### OBJECTIF DE L'EXERCICE
Recopiez intégralement le texte sur la Foire Expo, sans en modifier un seul mot ni un seul signe.

### TEXTE FOURNI

Dans le hall des artisans, Virginie et Romain, mère au foyer et intérimaire dans l’industrie, ont fait quelques achats. Dans leurs sacs : du vin, de la viande et des tasses. Le reste de l’année, le couple et leurs deux enfants se serrent la ceinture. “On consomme local, on ne part pas en vacances, on ne mange pas au restaurant. Donc aujourd’hui à la foire, on veut se faire un peu plaisir”, confient-ils.
Faire attention aux prix, une habitude
Au stand des motos, Jean-Luc, magasinier cariste, et sa femme Bernadette, sans emploi, s'attardent. “On aimerait bien une moto mais c’est un peu cher et ça veut dire une assurance et du carburant. Ça freine !”, constate l’homme de 58 ans pour qui la Foire Expo est une tradition depuis l’enfance.
“Tous les prix ont flambé donc on est plus regardant, on peut supprimer le superficiel”, constate de son côté Stéphanie, 50 ans et préparatrice en pharmacie. Même son de cloche du côté d’Evelyne, retraitée. “On est bien obligé de faire attention aux prix, tout augmente ! Mais ça fait du bien de sortir un peu”, fait remarquer la femme de 70 ans.

### EXTRAIT DE DONNÉES
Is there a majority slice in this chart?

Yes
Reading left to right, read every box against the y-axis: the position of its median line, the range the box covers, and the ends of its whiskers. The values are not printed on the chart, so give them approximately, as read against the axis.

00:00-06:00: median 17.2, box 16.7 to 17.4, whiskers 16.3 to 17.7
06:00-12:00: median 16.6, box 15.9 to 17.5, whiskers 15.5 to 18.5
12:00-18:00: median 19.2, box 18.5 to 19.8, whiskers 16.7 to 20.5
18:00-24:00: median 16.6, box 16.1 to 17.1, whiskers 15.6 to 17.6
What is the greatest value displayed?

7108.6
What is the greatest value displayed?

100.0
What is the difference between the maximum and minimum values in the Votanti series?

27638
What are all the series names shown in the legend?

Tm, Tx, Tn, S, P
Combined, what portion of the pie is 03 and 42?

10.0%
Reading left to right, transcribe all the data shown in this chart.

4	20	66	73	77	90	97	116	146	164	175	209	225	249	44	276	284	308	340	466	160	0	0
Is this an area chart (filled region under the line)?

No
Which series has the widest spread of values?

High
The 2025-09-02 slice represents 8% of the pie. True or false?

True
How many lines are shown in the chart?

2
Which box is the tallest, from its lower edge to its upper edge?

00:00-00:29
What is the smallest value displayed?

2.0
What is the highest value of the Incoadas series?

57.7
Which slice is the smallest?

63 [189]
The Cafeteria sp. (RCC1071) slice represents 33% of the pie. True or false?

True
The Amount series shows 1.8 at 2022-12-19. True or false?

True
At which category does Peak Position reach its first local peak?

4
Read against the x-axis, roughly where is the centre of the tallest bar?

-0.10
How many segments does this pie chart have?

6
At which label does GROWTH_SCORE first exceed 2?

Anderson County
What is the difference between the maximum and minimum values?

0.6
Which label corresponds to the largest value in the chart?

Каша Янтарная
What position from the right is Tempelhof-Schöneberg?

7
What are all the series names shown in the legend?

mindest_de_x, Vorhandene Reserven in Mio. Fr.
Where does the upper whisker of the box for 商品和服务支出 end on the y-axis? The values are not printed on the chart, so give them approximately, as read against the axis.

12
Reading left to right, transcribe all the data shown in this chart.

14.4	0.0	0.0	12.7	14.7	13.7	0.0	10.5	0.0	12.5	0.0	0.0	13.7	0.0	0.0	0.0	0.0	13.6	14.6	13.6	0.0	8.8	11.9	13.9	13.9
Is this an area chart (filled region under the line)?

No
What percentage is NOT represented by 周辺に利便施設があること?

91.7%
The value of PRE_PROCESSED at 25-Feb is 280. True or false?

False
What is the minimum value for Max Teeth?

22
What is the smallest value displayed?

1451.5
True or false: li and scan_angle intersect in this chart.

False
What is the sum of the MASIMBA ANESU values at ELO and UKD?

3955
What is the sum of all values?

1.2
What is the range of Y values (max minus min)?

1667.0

### VOTRE RÉPONSE
Dans le hall des artisans, Virginie et Romain, mère au foyer et intérimaire dans l’industrie, ont fait quelques achats. Dans leurs sacs : du vin, de la viande et des tasses. Le reste de l’année, le couple et leurs deux enfants se serrent la ceinture. “On consomme local, on ne part pas en vacances, on ne mange pas au restaurant. Donc aujourd’hui à la foire, on veut se faire un peu plaisir”, confient-ils.
Faire attention aux prix, une habitude
Au stand des motos, Jean-Luc, magasinier cariste, et sa femme Bernadette, sans emploi, s'attardent. “On aimerait bien une moto mais c’est un peu cher et ça veut dire une assurance et du carburant. Ça freine !”, constate l’homme de 58 ans pour qui la Foire Expo est une tradition depuis l’enfance.
“Tous les prix ont flambé donc on est plus regardant, on peut supprimer le superficiel”, constate de son côté Stéphanie, 50 ans et préparatrice en pharmacie. Même son de cloche du côté d’Evelyne, retraitée. “On est bien obligé de faire attention aux prix, tout augmente ! Mais ça fait du bien de sortir un peu”, fait remarquer la femme de 70 ans.